Many persons tend to gain unwanted weight, starting with excess caloric consumption from as early as November, when some of the celebrations start. This behaviour continues into the new year's celebration, coupled with the practice of getting rid of the excess festive foods in the first days of the new year.
WEIGHT GAIN FOR DIABETICS
The National Institute of Child Health and Human Development (NICHD) and the National Institute of Diabetes and Digestive and Kidney Diseases (NIDDK) found that, contrary to popular belief, only an average of one pound is gained during this period. They studied 195 Americans age 19 to 82 during the period of Thanksgiving to Christmas period and found that fewer than 10 per cent of them gained five pounds. Those persons who gained more weight were already overweight or obese. The study participants were questioned about possible factors that could affect weight gain such as stress, changes in smoking habits, the number of functions attended, activity level and hunger. The results showed that only activity level and level of hunger affected weight gain.
Researcher (Dr. Yanoyski) found that weight gained during this period was not lost a year later. A total of 165 volunteers were weighed and were 1.5 pounds heavier one year later. Previous studies indicate that Americans gain on average 0.4 to 1.8 pounds each year and this trend of periodically gaining one pound can mushroom into overweight and obesity increasing the risk of chronic diseases such as diabetes, high blood pressure, heart disease and some cancers. We have to arm ourselves to prevent getting caught in this cycle. The following are some tips to add to your arsenal.
Plan ahead for the functions you will attend.
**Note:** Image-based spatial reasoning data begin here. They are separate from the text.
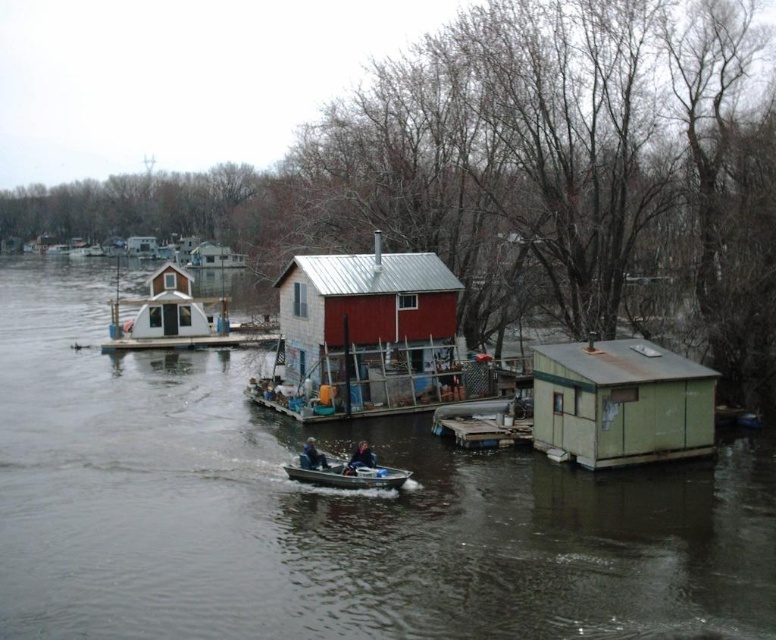
Question: Among these points, which one is nearest to the camera?

Choices:
 (A) (539, 417)
 (B) (338, 465)
 (C) (303, 566)

Answer: (C)

Question: Does green weathered cabin at right have a smaller size compared to blue fabric jacket at center?

Choices:
 (A) no
 (B) yes

Answer: (B)

Question: Is dark blue fabric jacket at center wider than white plastic hut at upper left?

Choices:
 (A) yes
 (B) no

Answer: (B)

Question: Based on their relative distances, which object is farther from the white plastic hut at upper left?

Choices:
 (A) metallic gray boat at center
 (B) brown wooden river at center

Answer: (A)

Question: Which point is farther to the camera?

Choices:
 (A) dark blue fabric jacket at center
 (B) green weathered cabin at right
 (C) white plastic hut at upper left
 (D) metallic gray boat at center

Answer: (C)

Question: Does brown wooden river at center have a lesser width compared to green weathered cabin at right?

Choices:
 (A) no
 (B) yes

Answer: (A)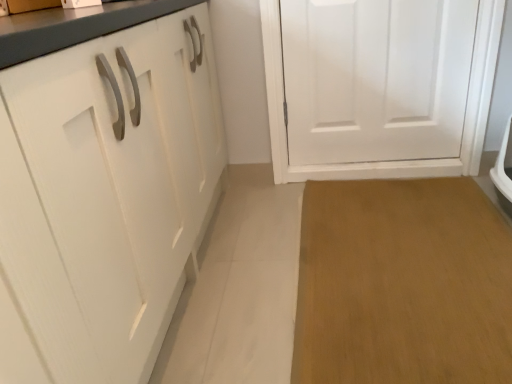
This screenshot has width=512, height=384. I want to click on vacant area on top of brown wood floor at lower right (from a real-world perspective), so click(431, 284).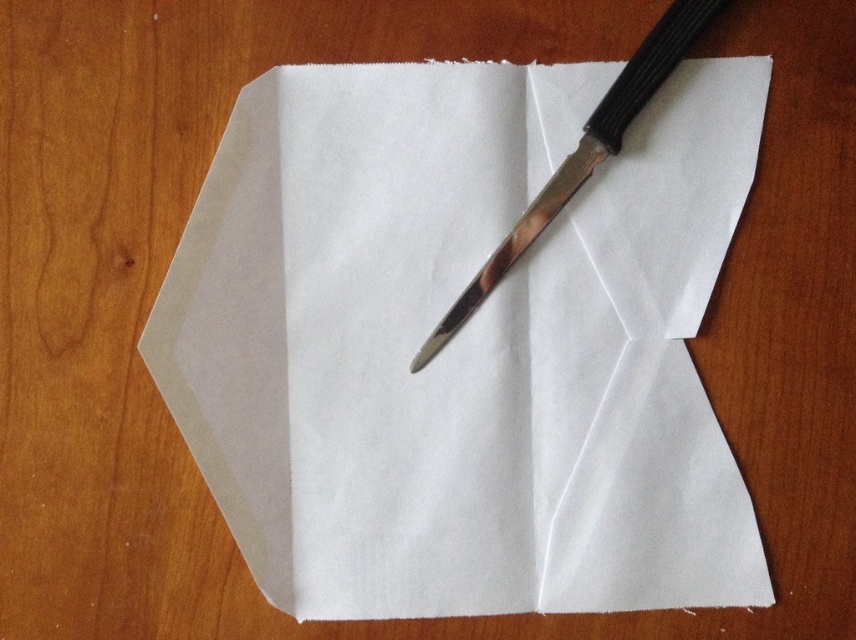
You need to cut along the folded edge of the white matte paper at center. The polished metal knife at center is currently resting on top. Is the knife in a suitable position to start cutting immediately?

The white matte paper at center is positioned under the polished metal knife at center, so the knife is already resting on top of the paper. This means the knife is in a suitable position to start cutting immediately as it is already placed over the paper.

You are an artist trying to cut a piece of paper. You have a white matte paper at center and a polished metal knife at center. Which object should you use to cut the paper?

The polished metal knife at center should be used to cut the paper, as it is a cutting tool, while the white matte paper at center is the material to be cut.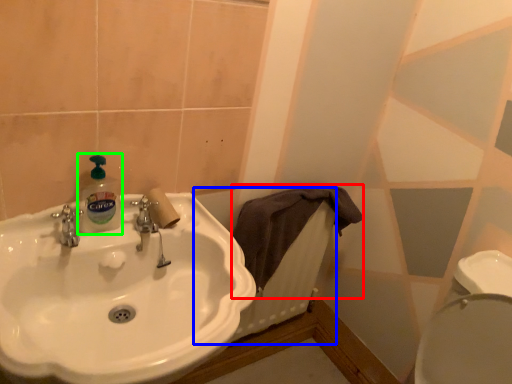
Question: Considering the real-world distances, which object is farthest from bath towel (highlighted by a red box)? radiator (highlighted by a blue box) or cleaning product (highlighted by a green box)?

Choices:
 (A) radiator
 (B) cleaning product

Answer: (B)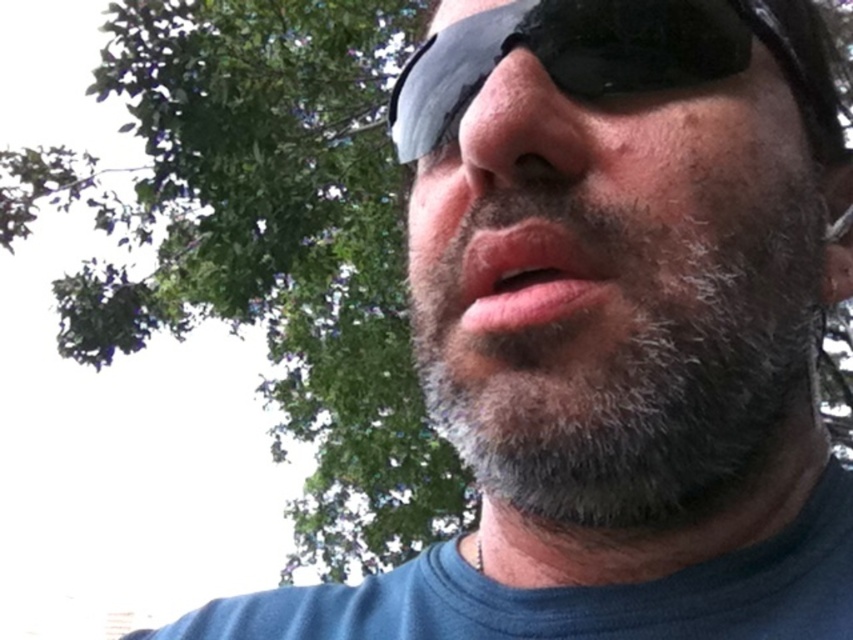
You are a photographer adjusting the focus of your camera. You want to ensure both the gray fuzzy beard at center and the black matte sunglasses at center are in focus. Which object should you focus on first to achieve this?

You should focus on the gray fuzzy beard at center first because it is in front of the black matte sunglasses at center. By focusing on the closer object, the depth of field will extend backward, potentially keeping both in focus.

You are a makeup artist trying to apply lipstick to the person in the image. Since the black matte sunglasses at center and the pink matte lips at center are both at the center, which one is closer to your left side when facing the person?

The pink matte lips at center are closer to your left side because the black matte sunglasses at center is positioned to the right of the pink matte lips at center.

You are a photographer adjusting the focus of your camera. You want to ensure that the black matte sunglasses at center are in sharp focus. Given their 2D coordinates, what is the exact point you should aim the camera at?

The exact point to aim the camera at is the 2D coordinates of the black matte sunglasses at center, which is at point [570,54].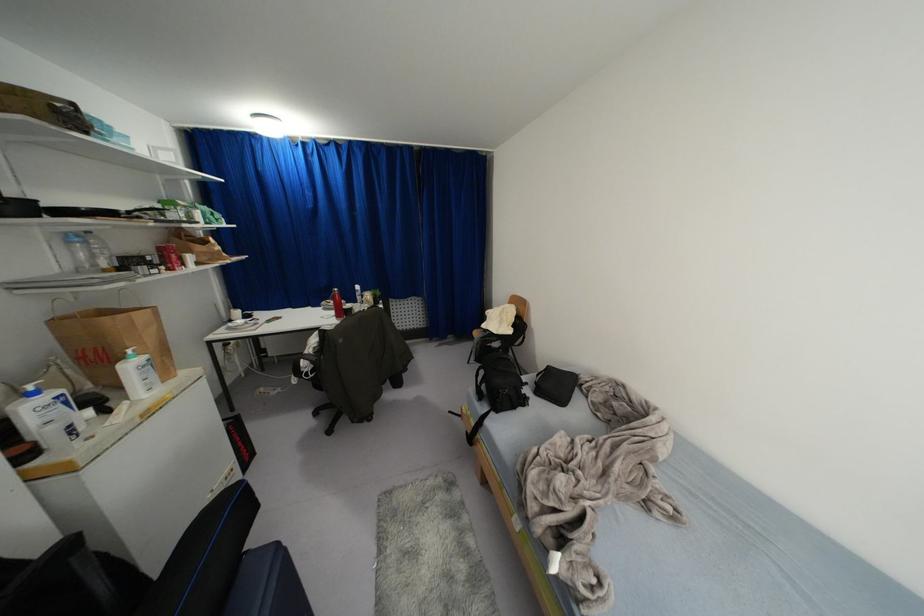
It might not be fashionable but don't attend famished; have a healthy snack or a light meal such as a large green salad with low-fat meats or beans and a lot of water before you attend. If you are not starving you will be less likely to overeat.
Plan your company and location at the function. Sit or eat with supportive persons of like interest. Do not stand at the buffet line; instead, put portions on your plate and move away from the food-laden table.
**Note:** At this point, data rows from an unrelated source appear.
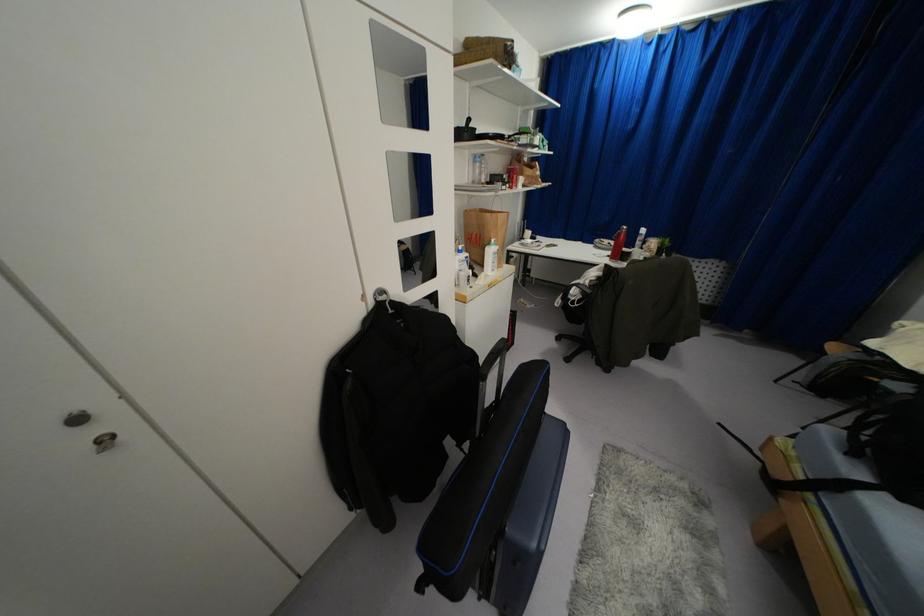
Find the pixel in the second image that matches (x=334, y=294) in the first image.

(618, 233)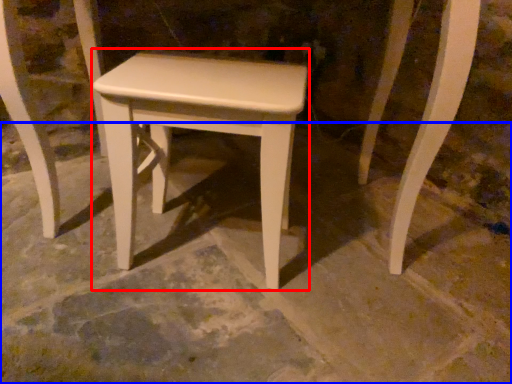
Question: Which object appears closest to the camera in this image, stool (highlighted by a red box) or concrete (highlighted by a blue box)?

Choices:
 (A) stool
 (B) concrete

Answer: (B)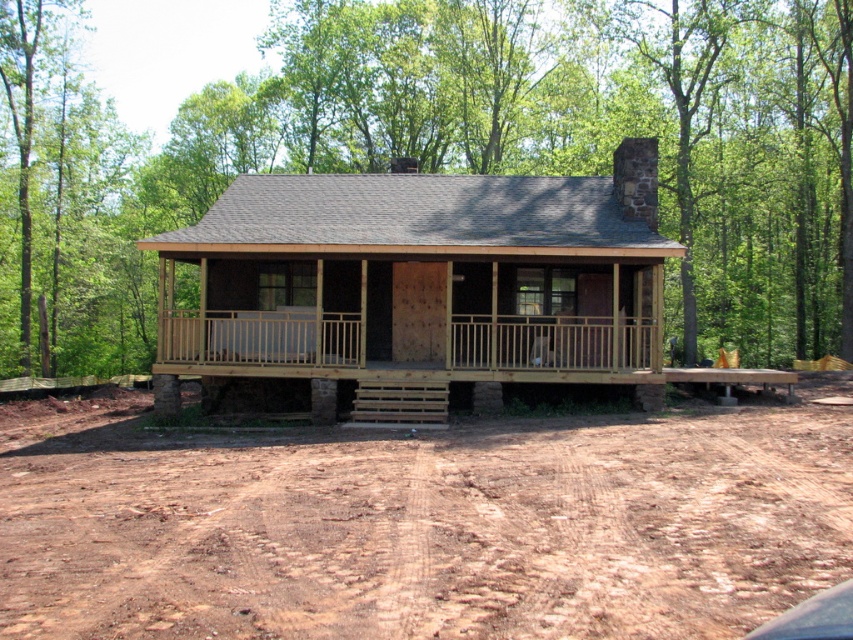
Question: Can you confirm if green leafy tree at center is smaller than brown dirt field at lower center?

Choices:
 (A) yes
 (B) no

Answer: (B)

Question: Can you confirm if wooden cabin at center is bigger than natural wood porch at center?

Choices:
 (A) yes
 (B) no

Answer: (A)

Question: Which point is closer to the camera?

Choices:
 (A) natural wood porch at center
 (B) green leafy tree at center
 (C) brown dirt field at lower center
 (D) wooden cabin at center

Answer: (C)

Question: Which object is farther from the camera taking this photo?

Choices:
 (A) natural wood porch at center
 (B) brown dirt field at lower center
 (C) green leafy tree at center

Answer: (A)

Question: Does green leafy tree at center appear on the right side of wooden cabin at center?

Choices:
 (A) yes
 (B) no

Answer: (B)

Question: Estimate the real-world distances between objects in this image. Which object is farther from the natural wood porch at center?

Choices:
 (A) green leafy tree at center
 (B) wooden cabin at center

Answer: (A)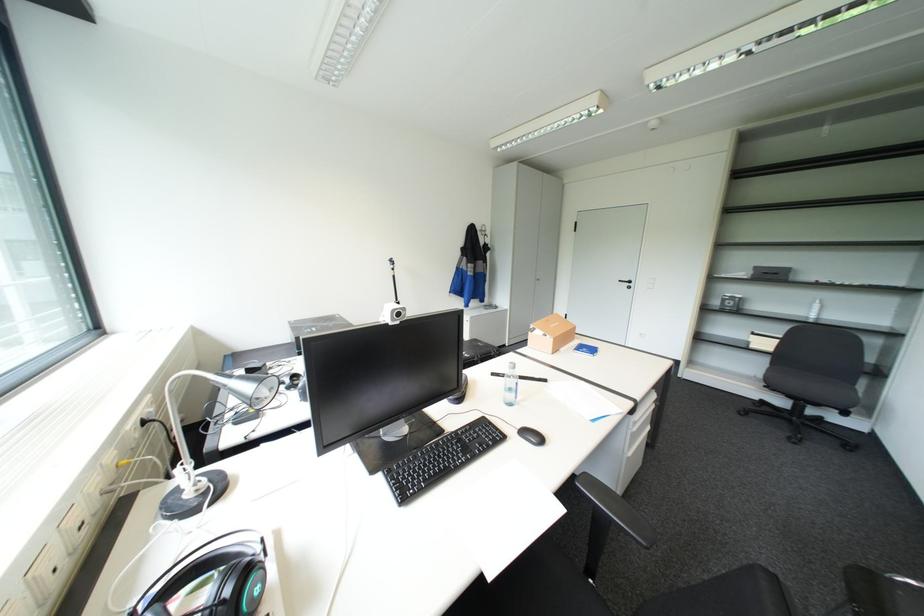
Know the high-calorie foods. Stay away from them or take very small portions and larger portions of healthier alternatives.
Prepare healthy meals at home. Make pudding with less fats and sugars and eat less. Have less sorrel and other liquor or sweeten with sugar substitute.
It's a stressful period, but try to get adequate rest, as lack of sleep can also cause you to eat inappropriately.
Increase activity, park and walk around when you do your Christmas shopping. Plan high-energy activities into family gatherings and take part.
Don't throw your hands up in despair if you overeat at one function, and use that as an excuse to put things on hold until the new year. Get back on track, rethink your strategies and enjoy this period without guilt.